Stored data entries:
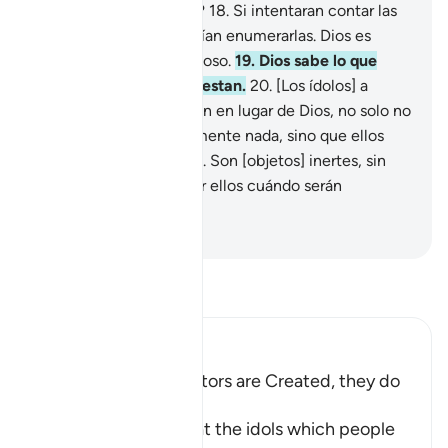
¿Acaso no recapacitan?
18
.
Si intentaran contar las
gracias de Dios no podrían enumerarlas. Dios es
Absolvedor, Misericordioso.
19
.
Dios sabe lo que
ocultan y lo que manifiestan.
20
.
[Los ídolos] a
quienes ustedes invocan en lugar de Dios, no solo no
pueden crear absolutamente nada, sino que ellos
mismos son creados.
21
.
Son [objetos] inertes, sin
vida. ¿Cómo van a saber ellos cuándo serán
resucitados?
-
Sheikh Isa Garcia
Lee Tafsir
Ibn Kathir (Abridged)
The gods of the Idolators are Created, they do
not create
Then Allah tells us that the idols which people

## Action item
Print every line of the material above verbatim, omitting the pictures.

## Output for this exercise
¿Acaso no recapacitan?
18
.
Si intentaran contar las
gracias de Dios no podrían enumerarlas. Dios es
Absolvedor, Misericordioso.
19
.
Dios sabe lo que
ocultan y lo que manifiestan.
20
.
[Los ídolos] a
quienes ustedes invocan en lugar de Dios, no solo no
pueden crear absolutamente nada, sino que ellos
mismos son creados.
21
.
Son [objetos] inertes, sin
vida. ¿Cómo van a saber ellos cuándo serán
resucitados?
-
Sheikh Isa Garcia
Lee Tafsir
Ibn Kathir (Abridged)
The gods of the Idolators are Created, they do
not create
Then Allah tells us that the idols which people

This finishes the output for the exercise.